§ **STATED GOAL 1**: Please express everything in the listing below, from the line containing "pose: elev=160.4 azim=188.6" down to the end of the listing, as a JSON list of strings with one string per line and blank lines omitted. Leave the pictures out of your answer.

§ **TEXT PASSAGE**:
------------------------------------------------------------
NFT Atlanta Toco Hills / Emory University

Toco Hills / Emory University

Home to rich, lush foliage, and the rich, lavish Emory University student population, the neighborhood reflects both the environment and wealth of the school. For those eager to serve some jail time, snap some furtive photos outside the CDC while wearing all black and a face mask. The neighborhoods are beautifully laid out to impress; doctor’s and professor’s houses line the woodsy streets, with manicured gardens and renovated houses.




         



On Our Radar:

Posted By:  Jim Hunt
Photo:  Jim Hunt

Simone's Bakery
I want a bagel, I'm in Toco Hills, so usually I'd stop by Bagel Palace. But for the love of all things if I have to hear one more Emory kid drunkenly stumble through her order in a nasal Jersey accent--asking such outrageous, nonsensical questions as "Can I have an everything bagel, but with all the everything scraped off the top?" I will burn the mother down. Luckily, there's no need for flames. Putting up some competition against the stalwart Palace is Simone's Bakery. It's right around the corner, one of those places you wouldn't find if you weren't looking for it, but it's got spunk. The bagels aren't bad, the cookies pretty delicious, and it's relatively undiscovered, which means I've never had to wait in line. You won't regret stopping by for one of their smile-inducing, classic chocolate chip cookies.
------------------------------------------------------------
§ **DATA SECTION**:
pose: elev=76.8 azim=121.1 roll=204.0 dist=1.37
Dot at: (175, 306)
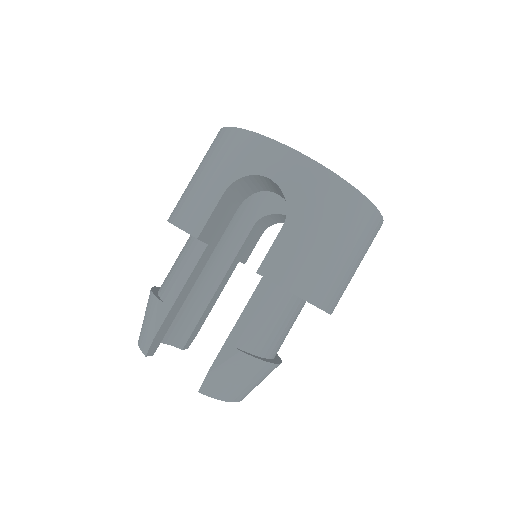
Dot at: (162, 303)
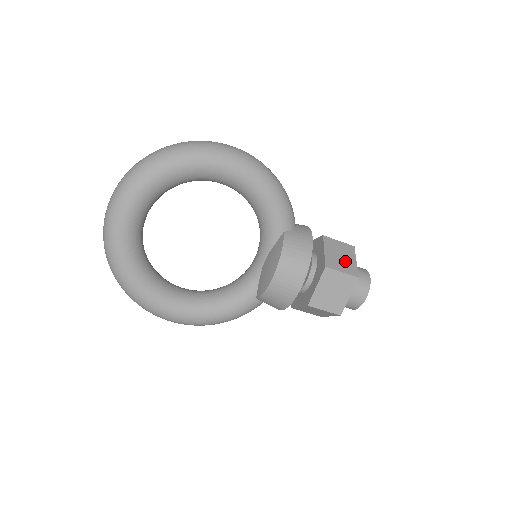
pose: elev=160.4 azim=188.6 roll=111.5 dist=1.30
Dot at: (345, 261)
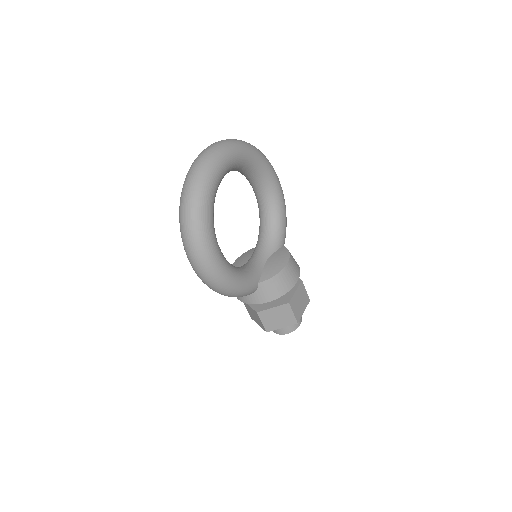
------------------------------------------------------------
§ **STATED GOAL 2**: Retype the entire Toco Hills neighborhood guide above, word for word.

§ **FULL RESPONSE 1**:
[
  "pose: elev=160.4 azim=188.6 roll=111.5 dist=1.30",
  "Dot at: (345, 261)"
]

§ **FULL RESPONSE 2**:
NFT Atlanta Toco Hills / Emory University

Toco Hills / Emory University

Home to rich, lush foliage, and the rich, lavish Emory University student population, the neighborhood reflects both the environment and wealth of the school. For those eager to serve some jail time, snap some furtive photos outside the CDC while wearing all black and a face mask. The neighborhoods are beautifully laid out to impress; doctor’s and professor’s houses line the woodsy streets, with manicured gardens and renovated houses.




         



On Our Radar:

Posted By:  Jim Hunt
Photo:  Jim Hunt

Simone's Bakery
I want a bagel, I'm in Toco Hills, so usually I'd stop by Bagel Palace. But for the love of all things if I have to hear one more Emory kid drunkenly stumble through her order in a nasal Jersey accent--asking such outrageous, nonsensical questions as "Can I have an everything bagel, but with all the everything scraped off the top?" I will burn the mother down. Luckily, there's no need for flames. Putting up some competition against the stalwart Palace is Simone's Bakery. It's right around the corner, one of those places you wouldn't find if you weren't looking for it, but it's got spunk. The bagels aren't bad, the cookies pretty delicious, and it's relatively undiscovered, which means I've never had to wait in line. You won't regret stopping by for one of their smile-inducing, classic chocolate chip cookies.